Collectively, met-OLE exhibited significant regulatory effects in LPS-induced canonical and non-canonical inflammasome signaling pathways in murine peritoneal macrophages.

10. OLE and Met-OLE Induced Epigenetic Histone Modifications

In an attempt to elucidate the role of epigenetic histone mechanisms underlying met-OLE’s anti-inflammatory effects, we explored met-OLE-induced epigenetic changes in histone markers and cytokine-correlated production, compared to OLE. We isolated histones from mice spleen cells and measured their expression by Western blot. A total of three H3 histone modifications were evaluated on several lysine residues: H3K18ac, H3K9me3 and H3K27me3. Acetylation of H3 is associated with the induction of expression, while methylation is a repressive marker. Consistent with that, basal levels of H3K18ac were induced, as well as H3K9me3 and H3K27me3 being significantly decreased after exposure to LPS exposition (+ p < 0.05; ++ p < 0.01 vs. unstimulated cells).
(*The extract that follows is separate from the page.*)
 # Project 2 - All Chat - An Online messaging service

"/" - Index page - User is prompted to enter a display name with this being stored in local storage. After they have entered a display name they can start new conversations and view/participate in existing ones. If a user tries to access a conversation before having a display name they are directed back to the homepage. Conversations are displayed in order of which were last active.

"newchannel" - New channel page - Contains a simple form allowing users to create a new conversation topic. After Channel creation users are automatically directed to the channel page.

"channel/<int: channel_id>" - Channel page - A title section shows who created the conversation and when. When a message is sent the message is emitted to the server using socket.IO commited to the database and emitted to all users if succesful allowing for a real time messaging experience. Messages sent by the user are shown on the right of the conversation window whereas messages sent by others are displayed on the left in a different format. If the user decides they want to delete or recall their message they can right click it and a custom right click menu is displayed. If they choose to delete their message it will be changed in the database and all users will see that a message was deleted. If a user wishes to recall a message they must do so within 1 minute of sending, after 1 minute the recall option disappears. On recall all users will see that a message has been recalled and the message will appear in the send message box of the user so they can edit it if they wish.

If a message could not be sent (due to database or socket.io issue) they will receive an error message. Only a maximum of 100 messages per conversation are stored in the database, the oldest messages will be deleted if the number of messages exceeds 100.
Surprisingly, as shown in Figure 7A, pretreated cells with OLE and met-OLE counteracted LPS induction, preventing H3K18 acetylation or H3K9 and H3K27 demethylation (* p < 0.05; ** p < 0.01 vs. LPS-DMSO stimulated cells). Subsequently, we next evaluated the levels of several modulated cytokines that have been associated with the markers of these histones in their promoter regions. Particularly, levels of IL-17, IL-1β and IL-6 were up-regulated after LPS stimulation (+ p < 0.05; ++ p < 0.01; +++ p < 0.001 vs. unstimulated cells), while the treatments with OLE and met-OLE were able to considerably reduce them. These results with previous results obtained for the histones’ modifications (* p < 0.05; ** p < 0.01; *** p < 0.001 vs. LPS-DMSO stimulated cells) (Figure 7B).
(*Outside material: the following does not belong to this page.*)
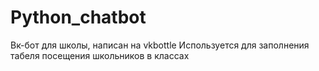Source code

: # Python_chatbot
Вк-бот для школы, написан на vkbottle
Используется для заполнения табеля посещения школьников в классах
Figure 7. (A) Epigenetic modifications of histones by OLE and met-OLE and (B) the cytokine-related response. Spleen cells were pre-treated with OLE (50 μM) or met-OLE (50, 25 or 12.5 μM) for 30 min and then, LPS-stimulated during an 18 h period. The histones were isolated from cells and the expression of H3 modifications was evaluated using antibodies for H3K18ac, H3K9me3 and H3K27me3 by Western blot. Related cytokine levels were measured in cell supernatants using specific ELISA assays. Results are presented as the mean ± SEM of at least six independent experiments. + p < 0.05; ++ p < 0.01; +++ p < 0.001 vs. unstimulated cells; * p < 0.05; ** p < 0.01; *** p < 0.001 vs. LPS-DMSO stimulated cells.
Interestingly, all together the results suggest that OLE and met-OLE exert effects on epigenetic regulation in acute inflammatory responses and innate immunity, reducing H3K18 acetylation and inducing H3K9 and H3K27 methylation on il17, il1β and il6 promoters, and probably suppressing their transcription.